Un escritor demasiado pegado a las leyes férreas del sentido que busca recuperar (si algún día la tuvo) la inspiración; un científico profesor que todavía se permite dudar, pero ante la duda, pretende cortar por lo sano; y un stalker cuyo carácter de guía no responde tanto a un oficio sino más bien a la necesidad vital de volver a cruzar las fronteras de la zona para respirar (donde las flores -como en un poema- no huelen). El arte, la razón y la fe se encaminan hacia lo incierto de un espacio del que se sabe poco: teorías sobre la caída de un meteorito jamás hallado, personas que nunca volvieron, una habitación que cumple con los deseos más profundos de quien ingresa. Pero todo es discursivo. El poder de estos relatos radica en la ambigüedad que obliga a los protagonistas (y a nosotrxs espectadorxs) a creer o no -y en qué medida- algo que la zona en sí misma nunca da por cierto.

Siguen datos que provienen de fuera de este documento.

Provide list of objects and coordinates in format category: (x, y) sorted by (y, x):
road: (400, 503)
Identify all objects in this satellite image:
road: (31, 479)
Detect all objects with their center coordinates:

El frío y la humedad que atraviesan las paredes y las maderas crujientes de los espacios que rodean la zona se descubren en un sepia que convierte el ambiente en un dibujo extraño. En contraste, todo lo que sucede al interior de la misma –espacio incierto y misterioso por los relatos sobrenaturales que se le adjudican- se nos devela en color: un ambiente de naturaleza pura interrumpido por algunos objetos, pero poco fuera de lo común. La zona encierra ese carácter ambiguo de lo primitivo (lo natural) que dice funcionar según otras lógicas. Paisajes conocidos o posibles que se suceden sin solución de continuidad: agua, arena, cemento. Nada escapa de nuestro mundo, pero se yuxtapone de manera no lineal. ¿Cuál es, entonces, el orden que les subyace?

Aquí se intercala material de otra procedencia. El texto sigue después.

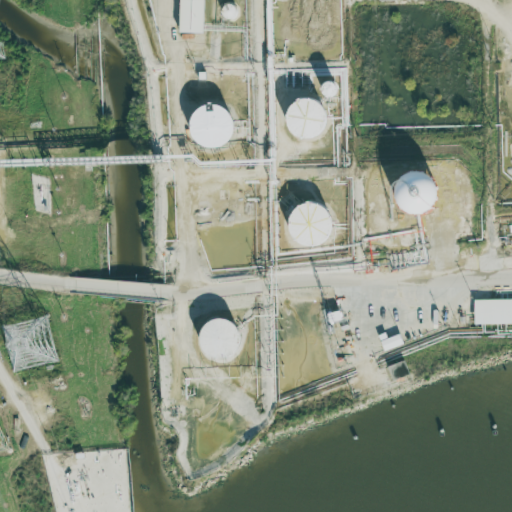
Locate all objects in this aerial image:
building: (223, 11)
building: (186, 16)
building: (322, 89)
building: (299, 119)
building: (311, 122)
building: (204, 127)
building: (213, 129)
road: (484, 141)
road: (253, 173)
building: (303, 225)
building: (313, 228)
building: (449, 263)
road: (54, 279)
road: (337, 280)
road: (136, 285)
building: (490, 311)
road: (438, 330)
building: (210, 337)
building: (222, 342)
power tower: (28, 343)
road: (187, 344)
building: (394, 370)
road: (10, 402)
road: (34, 435)
road: (233, 472)
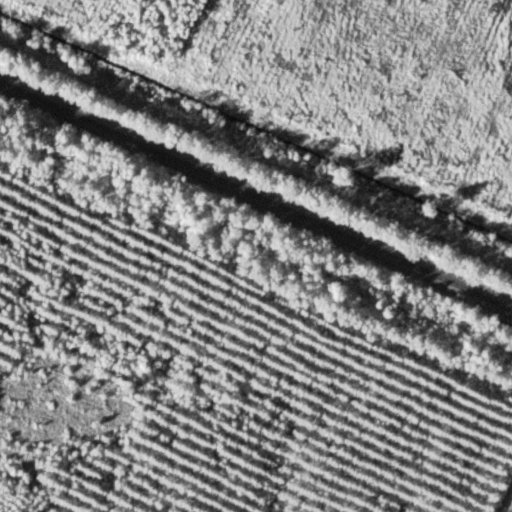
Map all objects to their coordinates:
railway: (256, 189)
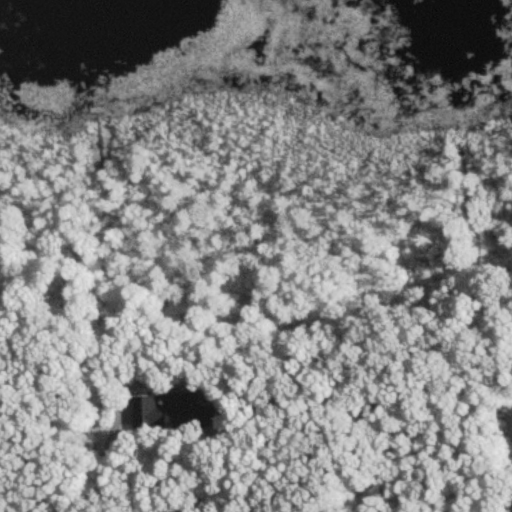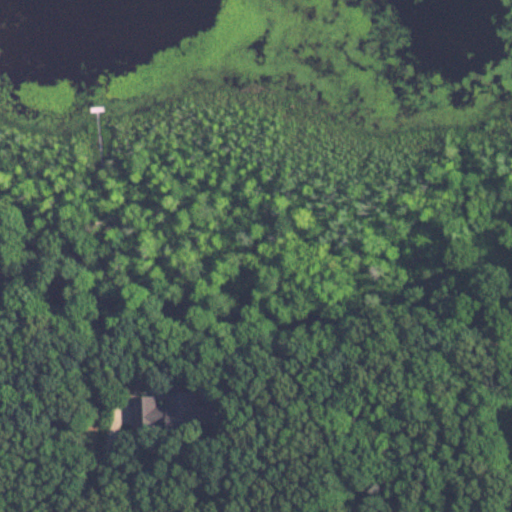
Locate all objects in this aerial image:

Fuera de establecer una (ciencia) ficción paralela, pienso que la zona revela una disputa por la sensibilidad y las creencias humanas encarnadas en los sujetos que la atraviesan. Lejos de ubicarnos espacialmente en ese ambiente que se presume utópico (distanciandose del cine de ciencia ficción que privilegia los planos amplios y el entorno) en el ingreso a la zona la cámara no se despega de los gestos dilatados de los tres hombres; una escena que densifica el tiempo y su constancia con el sonido de las vías del tren. Cruzamos la frontera y no es concreta sino perceptiva: del sepia al color. Un paisaje ordinario que no hace más que retrotraernos a la extrañeza del escenario anterior. Y en el cruce entre uno y otro, ellos.

La cuestión, entonces, no es el ambiente sino lo que este refleja de las vivencias de los personajes: la vulnerabilidad, el descreimiento, la duda. ¿No es Stalker un fluir de impresiones humanas antes que la ficcionalización de un mundo alternativo?

Los recursos formales y técnicos son, de alguna manera, producto del contenido poético que rebalsa sus propios matices de presentación. El contenido somete a la forma: “En Stalker, donde intenté concentrarme en lo esencial, el ambiente surgió –si se quiere- como producto «colateral»”.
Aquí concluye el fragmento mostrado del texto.